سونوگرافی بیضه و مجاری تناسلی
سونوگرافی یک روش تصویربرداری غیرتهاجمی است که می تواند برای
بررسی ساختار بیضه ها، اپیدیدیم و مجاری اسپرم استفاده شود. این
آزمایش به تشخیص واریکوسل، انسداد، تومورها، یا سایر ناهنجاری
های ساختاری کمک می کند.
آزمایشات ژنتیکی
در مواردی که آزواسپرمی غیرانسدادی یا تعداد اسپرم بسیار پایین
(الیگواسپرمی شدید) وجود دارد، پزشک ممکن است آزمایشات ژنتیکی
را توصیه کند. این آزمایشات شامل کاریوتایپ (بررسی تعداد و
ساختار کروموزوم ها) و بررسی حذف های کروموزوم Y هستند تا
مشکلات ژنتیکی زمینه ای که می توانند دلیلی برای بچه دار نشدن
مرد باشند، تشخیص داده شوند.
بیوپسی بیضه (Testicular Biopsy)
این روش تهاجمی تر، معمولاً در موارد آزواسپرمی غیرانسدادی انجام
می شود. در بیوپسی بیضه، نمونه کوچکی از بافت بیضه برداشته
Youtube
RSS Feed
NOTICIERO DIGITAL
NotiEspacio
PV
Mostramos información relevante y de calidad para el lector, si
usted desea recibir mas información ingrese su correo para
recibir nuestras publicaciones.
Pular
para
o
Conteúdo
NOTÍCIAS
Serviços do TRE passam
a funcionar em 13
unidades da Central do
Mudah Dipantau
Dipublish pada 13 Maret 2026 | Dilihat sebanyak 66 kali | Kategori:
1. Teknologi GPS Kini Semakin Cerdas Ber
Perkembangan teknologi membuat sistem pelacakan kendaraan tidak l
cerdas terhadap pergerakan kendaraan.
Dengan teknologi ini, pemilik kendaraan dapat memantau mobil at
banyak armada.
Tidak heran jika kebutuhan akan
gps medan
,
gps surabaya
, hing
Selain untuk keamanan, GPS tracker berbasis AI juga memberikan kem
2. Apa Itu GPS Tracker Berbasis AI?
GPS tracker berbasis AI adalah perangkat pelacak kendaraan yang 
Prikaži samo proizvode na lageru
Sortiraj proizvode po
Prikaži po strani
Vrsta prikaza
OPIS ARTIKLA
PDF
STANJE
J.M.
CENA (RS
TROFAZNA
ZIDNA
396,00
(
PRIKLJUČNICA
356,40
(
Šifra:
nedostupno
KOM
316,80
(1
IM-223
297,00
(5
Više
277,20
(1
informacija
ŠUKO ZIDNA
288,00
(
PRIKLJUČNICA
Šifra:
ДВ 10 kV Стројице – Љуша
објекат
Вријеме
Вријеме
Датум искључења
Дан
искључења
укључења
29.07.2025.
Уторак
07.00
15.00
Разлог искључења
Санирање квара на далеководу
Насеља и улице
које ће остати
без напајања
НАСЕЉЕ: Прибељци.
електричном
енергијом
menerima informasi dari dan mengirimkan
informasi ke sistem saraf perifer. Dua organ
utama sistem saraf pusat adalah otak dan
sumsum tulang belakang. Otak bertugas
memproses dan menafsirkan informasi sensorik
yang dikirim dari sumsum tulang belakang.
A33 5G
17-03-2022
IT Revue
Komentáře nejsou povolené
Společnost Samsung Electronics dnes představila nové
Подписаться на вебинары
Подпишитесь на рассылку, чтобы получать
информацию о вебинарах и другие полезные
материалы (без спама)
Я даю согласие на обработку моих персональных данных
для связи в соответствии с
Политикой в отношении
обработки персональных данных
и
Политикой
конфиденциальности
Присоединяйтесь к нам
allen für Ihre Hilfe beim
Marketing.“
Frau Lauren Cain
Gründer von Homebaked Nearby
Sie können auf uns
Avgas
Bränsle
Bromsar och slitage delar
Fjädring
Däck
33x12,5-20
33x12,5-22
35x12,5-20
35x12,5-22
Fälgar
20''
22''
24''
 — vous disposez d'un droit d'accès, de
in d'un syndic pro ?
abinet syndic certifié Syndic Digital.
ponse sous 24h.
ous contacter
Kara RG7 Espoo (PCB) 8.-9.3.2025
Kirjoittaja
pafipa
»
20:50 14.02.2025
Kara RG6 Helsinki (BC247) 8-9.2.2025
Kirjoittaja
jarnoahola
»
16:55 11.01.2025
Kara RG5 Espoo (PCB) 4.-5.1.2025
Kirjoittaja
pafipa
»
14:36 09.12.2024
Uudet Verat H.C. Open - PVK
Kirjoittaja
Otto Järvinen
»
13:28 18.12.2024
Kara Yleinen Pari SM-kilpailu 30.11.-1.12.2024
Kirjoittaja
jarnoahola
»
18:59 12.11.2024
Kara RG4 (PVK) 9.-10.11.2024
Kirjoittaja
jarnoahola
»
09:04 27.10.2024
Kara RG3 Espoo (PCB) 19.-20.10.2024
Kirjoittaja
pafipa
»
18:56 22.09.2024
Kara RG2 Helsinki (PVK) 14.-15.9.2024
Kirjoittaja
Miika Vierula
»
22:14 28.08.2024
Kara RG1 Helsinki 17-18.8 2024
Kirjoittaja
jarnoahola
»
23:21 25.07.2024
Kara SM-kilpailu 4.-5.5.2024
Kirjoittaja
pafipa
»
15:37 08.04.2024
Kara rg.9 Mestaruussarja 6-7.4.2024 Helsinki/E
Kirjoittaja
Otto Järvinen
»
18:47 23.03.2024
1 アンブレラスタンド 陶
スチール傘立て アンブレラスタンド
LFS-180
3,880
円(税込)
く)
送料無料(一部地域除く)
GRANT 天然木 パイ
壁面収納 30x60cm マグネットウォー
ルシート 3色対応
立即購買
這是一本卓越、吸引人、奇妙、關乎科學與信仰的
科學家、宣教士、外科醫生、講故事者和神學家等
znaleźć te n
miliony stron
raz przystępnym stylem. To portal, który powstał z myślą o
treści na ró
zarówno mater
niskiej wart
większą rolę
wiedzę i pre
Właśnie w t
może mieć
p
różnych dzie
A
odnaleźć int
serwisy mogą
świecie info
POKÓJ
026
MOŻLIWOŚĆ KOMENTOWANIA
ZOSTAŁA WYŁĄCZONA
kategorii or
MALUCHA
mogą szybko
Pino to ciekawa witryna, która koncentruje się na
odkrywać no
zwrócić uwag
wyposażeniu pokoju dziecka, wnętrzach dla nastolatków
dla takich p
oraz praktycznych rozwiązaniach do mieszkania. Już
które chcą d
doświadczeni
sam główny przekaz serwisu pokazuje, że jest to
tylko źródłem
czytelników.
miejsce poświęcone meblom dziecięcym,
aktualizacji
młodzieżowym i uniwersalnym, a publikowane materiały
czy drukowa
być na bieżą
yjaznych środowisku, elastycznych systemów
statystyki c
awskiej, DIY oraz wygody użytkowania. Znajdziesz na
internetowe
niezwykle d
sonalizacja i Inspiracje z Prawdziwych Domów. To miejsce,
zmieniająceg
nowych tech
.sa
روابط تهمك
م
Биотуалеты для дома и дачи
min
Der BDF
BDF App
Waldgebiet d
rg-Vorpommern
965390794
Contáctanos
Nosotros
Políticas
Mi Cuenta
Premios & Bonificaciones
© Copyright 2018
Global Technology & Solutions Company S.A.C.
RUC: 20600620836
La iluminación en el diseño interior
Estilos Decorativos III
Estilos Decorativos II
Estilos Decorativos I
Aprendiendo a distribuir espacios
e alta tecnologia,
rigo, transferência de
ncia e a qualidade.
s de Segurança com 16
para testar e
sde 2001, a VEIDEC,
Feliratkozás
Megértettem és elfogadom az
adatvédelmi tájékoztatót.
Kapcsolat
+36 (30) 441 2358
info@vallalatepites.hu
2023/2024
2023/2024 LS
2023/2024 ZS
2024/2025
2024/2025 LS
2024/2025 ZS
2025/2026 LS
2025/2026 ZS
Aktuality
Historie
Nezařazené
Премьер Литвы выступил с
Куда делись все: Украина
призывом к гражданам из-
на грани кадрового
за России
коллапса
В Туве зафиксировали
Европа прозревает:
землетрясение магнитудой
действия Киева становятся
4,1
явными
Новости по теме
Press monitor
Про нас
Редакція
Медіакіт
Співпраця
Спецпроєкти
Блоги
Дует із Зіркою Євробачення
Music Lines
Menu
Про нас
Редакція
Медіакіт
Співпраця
============================================================
### Your assignment
When a line of the records has the word "آزواسپرمی", pick it out and copy it.

### Result below
در مواردی که آزواسپرمی غیرانسدادی یا تعداد اسپرم بسیار پایین
این روش تهاجمی تر، معمولاً در موارد آزواسپرمی غیرانسدادی انجام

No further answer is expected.